Shebeen blues

Ananias Léki Dago


Editeur : ÉDITIONS GANG
Année de parution : 2010


Sous l’Apartheid, les Noirs n’avaient ni le droit de se réunir ni celui de consommer de l’alcool. Dans les townships d’alors, des baraques faisaient office de bars clandestins, les shebeens. Ces shebeens étaient les seuls lieux où la liberté, dans les arrière-cours ou confinée entre des murs, trouvait un exutoire. S’y réunissaient les paumés, les ouvriers, l’alcoolisme ordinaire ainsi que les opposants au régime – la subversion. Les shebeens étaient des creusets, on y oubliait le système autant que s’y fourbissaient les armes de son renversement.

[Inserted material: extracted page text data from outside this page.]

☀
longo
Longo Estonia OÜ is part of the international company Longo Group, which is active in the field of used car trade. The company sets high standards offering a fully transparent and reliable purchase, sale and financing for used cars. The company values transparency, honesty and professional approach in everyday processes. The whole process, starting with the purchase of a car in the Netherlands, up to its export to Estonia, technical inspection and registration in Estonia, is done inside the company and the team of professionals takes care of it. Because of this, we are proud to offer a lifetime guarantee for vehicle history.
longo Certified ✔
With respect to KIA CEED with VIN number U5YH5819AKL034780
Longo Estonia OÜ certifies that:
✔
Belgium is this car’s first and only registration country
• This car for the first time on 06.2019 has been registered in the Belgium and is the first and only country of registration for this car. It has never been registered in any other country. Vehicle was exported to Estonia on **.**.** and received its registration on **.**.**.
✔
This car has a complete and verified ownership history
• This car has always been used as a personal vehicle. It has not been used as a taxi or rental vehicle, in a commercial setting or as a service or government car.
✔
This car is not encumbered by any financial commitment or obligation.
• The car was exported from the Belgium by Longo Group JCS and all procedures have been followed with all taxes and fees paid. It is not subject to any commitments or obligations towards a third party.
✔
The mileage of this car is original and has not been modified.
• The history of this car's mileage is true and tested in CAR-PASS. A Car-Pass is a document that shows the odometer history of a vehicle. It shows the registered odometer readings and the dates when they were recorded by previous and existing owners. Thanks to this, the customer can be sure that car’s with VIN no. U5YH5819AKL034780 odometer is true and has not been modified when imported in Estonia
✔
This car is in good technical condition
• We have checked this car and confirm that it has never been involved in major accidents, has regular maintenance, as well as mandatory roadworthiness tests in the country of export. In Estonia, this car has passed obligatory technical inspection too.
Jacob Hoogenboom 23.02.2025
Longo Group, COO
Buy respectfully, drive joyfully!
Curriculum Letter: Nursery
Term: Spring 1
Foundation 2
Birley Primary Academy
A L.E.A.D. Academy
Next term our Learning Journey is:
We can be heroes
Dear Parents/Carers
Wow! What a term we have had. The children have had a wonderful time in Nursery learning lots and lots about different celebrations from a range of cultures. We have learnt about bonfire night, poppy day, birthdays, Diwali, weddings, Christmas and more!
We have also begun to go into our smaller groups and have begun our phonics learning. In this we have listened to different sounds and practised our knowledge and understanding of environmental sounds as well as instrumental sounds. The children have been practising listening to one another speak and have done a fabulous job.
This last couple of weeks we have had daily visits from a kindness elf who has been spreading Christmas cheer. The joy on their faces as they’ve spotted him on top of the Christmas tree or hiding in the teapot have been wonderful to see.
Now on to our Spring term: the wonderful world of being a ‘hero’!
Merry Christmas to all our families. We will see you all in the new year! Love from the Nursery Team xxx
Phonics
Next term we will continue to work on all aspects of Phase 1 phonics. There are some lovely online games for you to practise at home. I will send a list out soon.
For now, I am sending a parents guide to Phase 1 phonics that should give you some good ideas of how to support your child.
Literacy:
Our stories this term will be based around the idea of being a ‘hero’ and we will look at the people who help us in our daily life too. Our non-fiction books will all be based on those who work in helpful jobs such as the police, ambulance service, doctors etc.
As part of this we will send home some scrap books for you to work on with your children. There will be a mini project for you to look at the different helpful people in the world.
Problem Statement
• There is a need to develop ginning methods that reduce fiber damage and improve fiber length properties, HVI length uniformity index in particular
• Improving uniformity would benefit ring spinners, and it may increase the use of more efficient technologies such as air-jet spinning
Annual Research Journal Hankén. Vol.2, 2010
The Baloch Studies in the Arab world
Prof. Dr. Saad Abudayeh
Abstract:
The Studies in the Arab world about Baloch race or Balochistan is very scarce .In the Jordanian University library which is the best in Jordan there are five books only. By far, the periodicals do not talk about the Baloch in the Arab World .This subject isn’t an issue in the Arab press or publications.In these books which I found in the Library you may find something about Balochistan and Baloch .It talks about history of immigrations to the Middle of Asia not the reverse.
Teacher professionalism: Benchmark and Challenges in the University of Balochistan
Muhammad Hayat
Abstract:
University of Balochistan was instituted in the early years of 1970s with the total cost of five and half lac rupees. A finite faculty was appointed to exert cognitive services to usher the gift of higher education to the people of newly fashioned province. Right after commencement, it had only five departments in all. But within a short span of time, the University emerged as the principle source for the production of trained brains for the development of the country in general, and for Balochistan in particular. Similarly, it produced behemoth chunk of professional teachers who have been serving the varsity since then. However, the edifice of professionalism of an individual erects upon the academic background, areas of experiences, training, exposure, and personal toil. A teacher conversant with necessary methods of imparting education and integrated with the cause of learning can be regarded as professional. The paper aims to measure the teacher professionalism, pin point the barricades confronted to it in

15 ans après la fin de l’Apartheid, que reste-il des shebeens ? Cette réflexion est la genèse de l’oeuvre. Ananias Léki Dago, photographe, est entré dans des shebeens, aujourd’hui. Il a pris le temps de l’observation, s’est posé, s’est s’imprégné de l’atmosphère pour transcrire au plus juste sa perception du réel. Pris au Leica, les clichés d’Ananias Léki Dago se nourrissent de lignes ; des bouteilles, des queues de billards, des fragments de corps se découpent, des mains s’attardent ; des ombres se creusent, se détachent.

L’écrivain Mongane Wally Serote situe sa nouvelle dans un shebeen. Un soir, un ancien résistant au régime de l’Apartheid échange des confidences désabusées avec une femme, solitaire comme lui. Par bribes, il se remémore le passé. Le shebeen, hier comme aujourd’hui, est un monde en soi ; décrit comme un organisme vivant où la chaleur des corps se mêle aux émanations d’alcool et fumées de cigarettes.

Entre la nouvelle désenchantée de Serote et les fragments de silhouettes sur les photos d’Ananias, le lecteur se fait une image du shebeen. Loin d’une vision romanesque, il apparaît comme un lieu fermé, atemporel ; presque ordinaire mais difficile d’accès et d’évasion.